Correns, village martyr : l'incendie révèle les failles d'un gouvernement sourd aux territoires
Depuis dix-sept jours, Nicole Rullan, maire de Correns dans le Var, ne dort plus. Entre les alertes de départ de feu qui rythment chaque nuit et les appels désespérés de ses administrés coincés sur le front des flammes, cette élue de gauche, réélue pour un deuxième mandat, incarne à elle seule la résistance d'une France abandonnée par un État central qui préfère financer des fusées que protéger ses communes.
Ce n'est pas un simple incendie qui ravage Correns – c'est l'expression la plus crue d'une politique environnementale défaillante, d'un gouvernement qui a réduit les moyens des sapeurs-pompiers de 15% depuis 2022, et d'une Europe qui, malgré ses discours sur la transition écologique, laisse ses États membres se débrouiller seuls face à la crise climatique.

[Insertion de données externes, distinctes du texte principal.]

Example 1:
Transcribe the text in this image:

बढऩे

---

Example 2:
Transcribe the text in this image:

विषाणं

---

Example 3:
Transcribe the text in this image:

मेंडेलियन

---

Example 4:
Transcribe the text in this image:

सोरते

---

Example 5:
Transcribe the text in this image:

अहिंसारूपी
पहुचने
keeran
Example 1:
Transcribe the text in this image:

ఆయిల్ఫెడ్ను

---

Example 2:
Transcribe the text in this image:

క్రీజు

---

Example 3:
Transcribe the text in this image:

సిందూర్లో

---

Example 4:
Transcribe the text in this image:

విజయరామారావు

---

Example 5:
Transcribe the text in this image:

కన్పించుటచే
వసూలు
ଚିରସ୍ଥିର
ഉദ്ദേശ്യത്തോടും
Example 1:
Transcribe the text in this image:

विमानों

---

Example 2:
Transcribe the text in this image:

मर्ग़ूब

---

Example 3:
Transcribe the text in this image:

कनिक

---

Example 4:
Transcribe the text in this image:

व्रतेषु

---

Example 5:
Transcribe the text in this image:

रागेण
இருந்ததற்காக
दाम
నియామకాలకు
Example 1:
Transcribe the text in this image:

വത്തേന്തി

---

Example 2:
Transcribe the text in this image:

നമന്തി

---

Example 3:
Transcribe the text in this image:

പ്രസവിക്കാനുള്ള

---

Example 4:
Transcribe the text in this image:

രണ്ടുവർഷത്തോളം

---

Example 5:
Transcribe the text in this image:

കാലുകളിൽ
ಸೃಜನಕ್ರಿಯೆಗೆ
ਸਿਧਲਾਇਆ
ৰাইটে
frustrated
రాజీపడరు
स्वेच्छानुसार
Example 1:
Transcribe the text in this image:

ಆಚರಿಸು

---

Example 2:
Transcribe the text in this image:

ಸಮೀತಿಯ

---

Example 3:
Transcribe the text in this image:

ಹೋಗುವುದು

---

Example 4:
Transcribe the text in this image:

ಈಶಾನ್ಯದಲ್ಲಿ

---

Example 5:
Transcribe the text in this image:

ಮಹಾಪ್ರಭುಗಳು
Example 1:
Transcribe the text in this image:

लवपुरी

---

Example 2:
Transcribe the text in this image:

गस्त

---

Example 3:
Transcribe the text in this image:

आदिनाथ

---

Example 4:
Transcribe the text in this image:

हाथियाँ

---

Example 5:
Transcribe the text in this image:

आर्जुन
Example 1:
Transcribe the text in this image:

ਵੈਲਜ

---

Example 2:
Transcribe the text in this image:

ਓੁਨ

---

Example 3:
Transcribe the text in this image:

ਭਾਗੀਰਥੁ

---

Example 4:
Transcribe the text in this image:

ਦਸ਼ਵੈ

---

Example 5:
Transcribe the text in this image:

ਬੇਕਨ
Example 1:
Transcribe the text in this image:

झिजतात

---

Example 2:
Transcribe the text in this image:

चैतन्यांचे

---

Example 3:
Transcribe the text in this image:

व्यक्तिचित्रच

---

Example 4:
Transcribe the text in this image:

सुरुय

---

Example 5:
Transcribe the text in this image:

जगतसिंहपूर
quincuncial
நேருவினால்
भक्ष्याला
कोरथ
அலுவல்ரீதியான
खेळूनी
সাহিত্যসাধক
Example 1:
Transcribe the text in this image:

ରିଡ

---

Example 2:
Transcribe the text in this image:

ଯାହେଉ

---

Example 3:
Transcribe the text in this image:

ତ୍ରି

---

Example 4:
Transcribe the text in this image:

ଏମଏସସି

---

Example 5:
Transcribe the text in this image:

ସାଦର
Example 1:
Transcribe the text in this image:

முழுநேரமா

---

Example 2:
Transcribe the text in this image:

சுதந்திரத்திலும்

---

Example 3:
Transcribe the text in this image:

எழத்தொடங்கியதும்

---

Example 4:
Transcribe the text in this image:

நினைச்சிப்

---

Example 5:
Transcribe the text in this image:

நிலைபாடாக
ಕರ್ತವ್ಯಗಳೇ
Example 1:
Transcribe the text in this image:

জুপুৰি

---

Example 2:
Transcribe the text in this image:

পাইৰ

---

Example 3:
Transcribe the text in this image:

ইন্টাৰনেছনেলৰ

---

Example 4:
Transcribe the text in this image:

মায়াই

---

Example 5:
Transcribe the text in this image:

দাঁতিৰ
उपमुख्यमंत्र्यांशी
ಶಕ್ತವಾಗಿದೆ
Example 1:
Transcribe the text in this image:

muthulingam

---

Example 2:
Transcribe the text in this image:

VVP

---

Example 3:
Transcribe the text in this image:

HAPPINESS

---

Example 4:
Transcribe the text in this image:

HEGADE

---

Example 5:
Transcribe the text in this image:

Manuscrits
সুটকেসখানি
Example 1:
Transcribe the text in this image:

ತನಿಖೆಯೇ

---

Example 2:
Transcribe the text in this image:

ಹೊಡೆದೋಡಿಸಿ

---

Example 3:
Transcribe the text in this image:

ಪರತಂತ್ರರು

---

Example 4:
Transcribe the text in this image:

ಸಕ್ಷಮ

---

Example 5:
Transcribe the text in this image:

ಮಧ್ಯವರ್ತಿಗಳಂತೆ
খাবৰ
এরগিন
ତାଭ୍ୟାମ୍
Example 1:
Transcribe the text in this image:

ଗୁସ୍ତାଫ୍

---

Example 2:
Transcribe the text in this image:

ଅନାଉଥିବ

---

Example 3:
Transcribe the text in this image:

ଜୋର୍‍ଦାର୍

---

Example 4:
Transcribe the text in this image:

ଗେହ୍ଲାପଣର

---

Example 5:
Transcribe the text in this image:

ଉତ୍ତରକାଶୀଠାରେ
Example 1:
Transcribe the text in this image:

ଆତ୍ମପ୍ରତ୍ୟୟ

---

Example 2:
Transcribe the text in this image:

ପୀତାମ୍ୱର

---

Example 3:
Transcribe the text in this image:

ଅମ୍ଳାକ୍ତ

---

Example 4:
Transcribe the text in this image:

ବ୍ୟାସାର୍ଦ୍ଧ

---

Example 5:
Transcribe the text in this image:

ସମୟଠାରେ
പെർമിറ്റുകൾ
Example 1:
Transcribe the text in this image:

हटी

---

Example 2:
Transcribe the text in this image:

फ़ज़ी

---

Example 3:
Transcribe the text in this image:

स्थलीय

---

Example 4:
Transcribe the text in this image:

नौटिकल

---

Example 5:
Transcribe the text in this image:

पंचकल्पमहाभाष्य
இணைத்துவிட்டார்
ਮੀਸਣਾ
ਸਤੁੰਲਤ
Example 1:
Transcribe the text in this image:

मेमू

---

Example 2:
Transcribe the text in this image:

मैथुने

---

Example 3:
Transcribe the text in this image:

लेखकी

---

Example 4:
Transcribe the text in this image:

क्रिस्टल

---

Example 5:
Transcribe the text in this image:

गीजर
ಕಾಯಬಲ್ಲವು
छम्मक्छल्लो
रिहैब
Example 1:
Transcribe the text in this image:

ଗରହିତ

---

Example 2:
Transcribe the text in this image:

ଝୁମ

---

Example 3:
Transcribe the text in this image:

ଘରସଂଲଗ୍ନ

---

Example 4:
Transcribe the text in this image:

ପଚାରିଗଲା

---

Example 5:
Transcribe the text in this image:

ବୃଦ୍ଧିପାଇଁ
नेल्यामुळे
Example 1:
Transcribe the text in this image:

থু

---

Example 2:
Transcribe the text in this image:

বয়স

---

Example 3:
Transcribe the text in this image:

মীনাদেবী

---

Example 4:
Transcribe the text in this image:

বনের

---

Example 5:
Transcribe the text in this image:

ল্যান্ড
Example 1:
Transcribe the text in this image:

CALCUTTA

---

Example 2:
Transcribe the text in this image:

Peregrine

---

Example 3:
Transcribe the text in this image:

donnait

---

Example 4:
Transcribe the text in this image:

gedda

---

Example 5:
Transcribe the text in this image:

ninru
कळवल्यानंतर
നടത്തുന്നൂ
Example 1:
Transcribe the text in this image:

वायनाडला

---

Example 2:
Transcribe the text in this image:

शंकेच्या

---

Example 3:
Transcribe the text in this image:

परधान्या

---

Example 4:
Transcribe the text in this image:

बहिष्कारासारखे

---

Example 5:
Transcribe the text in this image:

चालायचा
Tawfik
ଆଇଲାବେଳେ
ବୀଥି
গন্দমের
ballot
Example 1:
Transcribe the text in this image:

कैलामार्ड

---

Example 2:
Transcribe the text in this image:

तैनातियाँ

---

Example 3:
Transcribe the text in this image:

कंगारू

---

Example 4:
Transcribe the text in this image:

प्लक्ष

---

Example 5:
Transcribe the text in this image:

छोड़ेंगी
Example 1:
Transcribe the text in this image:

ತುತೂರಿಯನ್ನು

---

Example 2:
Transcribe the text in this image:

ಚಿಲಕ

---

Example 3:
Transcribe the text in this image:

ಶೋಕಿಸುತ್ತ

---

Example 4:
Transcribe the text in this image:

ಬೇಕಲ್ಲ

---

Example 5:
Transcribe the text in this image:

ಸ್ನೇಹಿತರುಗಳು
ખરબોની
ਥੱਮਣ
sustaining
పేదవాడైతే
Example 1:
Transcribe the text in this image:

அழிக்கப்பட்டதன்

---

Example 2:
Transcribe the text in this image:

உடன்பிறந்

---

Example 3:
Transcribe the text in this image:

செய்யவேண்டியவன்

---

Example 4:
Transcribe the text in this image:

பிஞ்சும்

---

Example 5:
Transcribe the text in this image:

Dans ce village de 900 âmes, où la nature verdoyante a été réduite en cendres par le feu, Nicole Rullan livre un combat quotidien contre l'inaction. « Je n'oublierai jamais les messages que j'ai eus de personnes bloquées dans leur maison, me suppliant de faire quelque chose pour elles », confie-t-elle, la voix brisée par l'émotion. Ces mots résonnent comme un réquisitoire contre une République qui a fait de la désertification rurale une politique publique.
Un territoire sacrifié sur l'autel des coupes budgétaires
Le feu a encerclé Correns, isolant le village pendant des heures. Une situation inédite en Europe de l'Ouest, où des pays comme la Norvège ou le Japon, pourtant moins exposés, ont su investir dans des moyens de prévention et de lutte adaptés. Pourtant, en France, le gouvernement Lecornu II a poursuivi la logique de démantèlement des services publics entamée sous Macron. Les crédits alloués aux bataillons de protection civile ont fondu comme neige au soleil, tandis que les renforts promis par Bruxelles restent lettre morte.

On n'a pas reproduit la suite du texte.